The fighting or, more correctly, skirmishing, continues in towns from central Somalia to Mogadishu to the Kenyan border. In the past week there's been more violence in these towns and villages than in Mogadishu. Out in the countryside, the Sufi militias are giving al Shabaab a hard time. The various sites of these battles are seeing over a hundred casualties a week, slightly more than are occurring in Mogadishu. There are also several little clan wars going on, usually caused by water or land disputes. Total combat casualties for the week have been over 500 for all Somalia south of Somaliland and Puntland.
Al Shabaab continues to have money problems, as the U.S. and other Western nations cracked down on fund raising by the Islamic radical groups. So far this year, at least 30 people have been arrested in the United States for this sort of thing, and nearly as many in other Western nations. Intelligence agencies have been able to get a better idea of how extensive the network of al Shabaab supporters is, and it is large. This is partly because some of the al Shabaab supporters do not mention al Shabaab or Islamic terrorism when seeking money in Somali exile communities. Instead, the pitch is medical and other aid to victims of the violence in Somalia, but a lot of the money collected actually goes to support more violence.
Attempts to arrest and prosecute pirates have had some impact. About 700 Somalis are under arrest or convicted for piracy at the moment, half of them in Somalia (where most such men serve a few weeks in jail and are released.) Thus the judicial system is not providing much of deterrent to would-be pirates. Countries in the region won't prosecute pirates unless Western nations provide the cash, some of which is stolen by local officials.
The pirates have found that the longer they hold captured crews and ships, the more money they can extract from the shipping companies. Thus, over the last two years, average time held has gone from 55 days to 106 days. Average ransoms, which used to average $1 million per vessel, have also nearly doubled.
November 21, 2010: Police arrested six Kenyan Somali high school students and a Nigerian man with a British passport off the Kenyan coast. The seven were caught using a speedboat to try and get past Kenyan patrols and into Somalia. The Nigerian was an Islamic radical who arranged to smuggle al Shabaab recruits to Somalia. The students were recruited by radical clerics in Kenyan Somali neighborhoods.
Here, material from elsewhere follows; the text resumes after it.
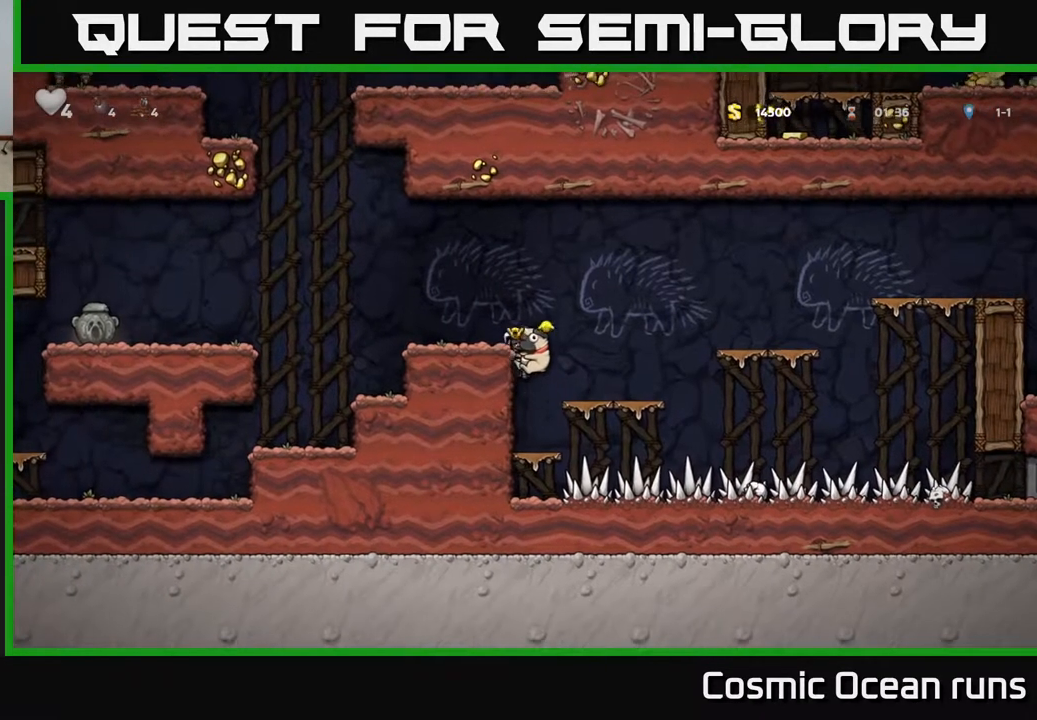
{"buttons": ["A", "DPAD_LEFT"], "left_stick": "center", "right_stick": "center", "events": [[50, "A", "down"], [167, "A", "up"], [467, "A", "down"]]}
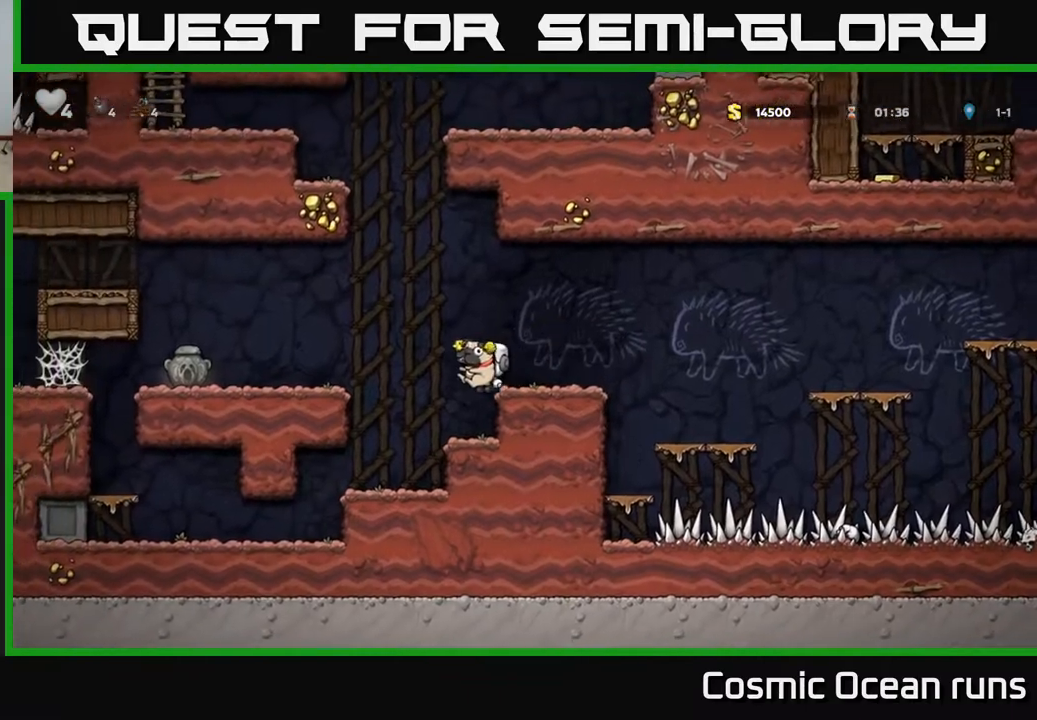
{"buttons": ["DPAD_LEFT"], "left_stick": "center", "right_stick": "center", "events": [[133, "A", "up"]]}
November 19, 2010: For the second time this year, the Seychelles Coast Guard rescued a Seychelles fishing boat, and its seven man crew, that had been seized near the Seychelles, and caught by the coast guard before it could be taken to Somalia. The coast guard patrol boat, using information from anti-piracy patrol aircraft, caught up with the pirates and threatened to attack, despite the captured fishermen used as human shields, unless the pirates surrendered. Seychelles prosecutes and imprisons captured pirates, in an effort to discourage them from operating near the Seychelles (which are 1,500 kilometers from Somalia).
November 18, 2010: In an increasingly common event, the 26 man crew of a Chinese freighter fought off attempts by several speedboats full of pirates. One sailor, and several pirates, were injured.
November 13, 2010: Overnight, three Somali pirates were killed when, at night, they tried to board a Kenyan patrol boat off the coast of Kenya. The sailors opened fire, and believed they killed at least one more pirate, as the pirate boat escaped in the darkness.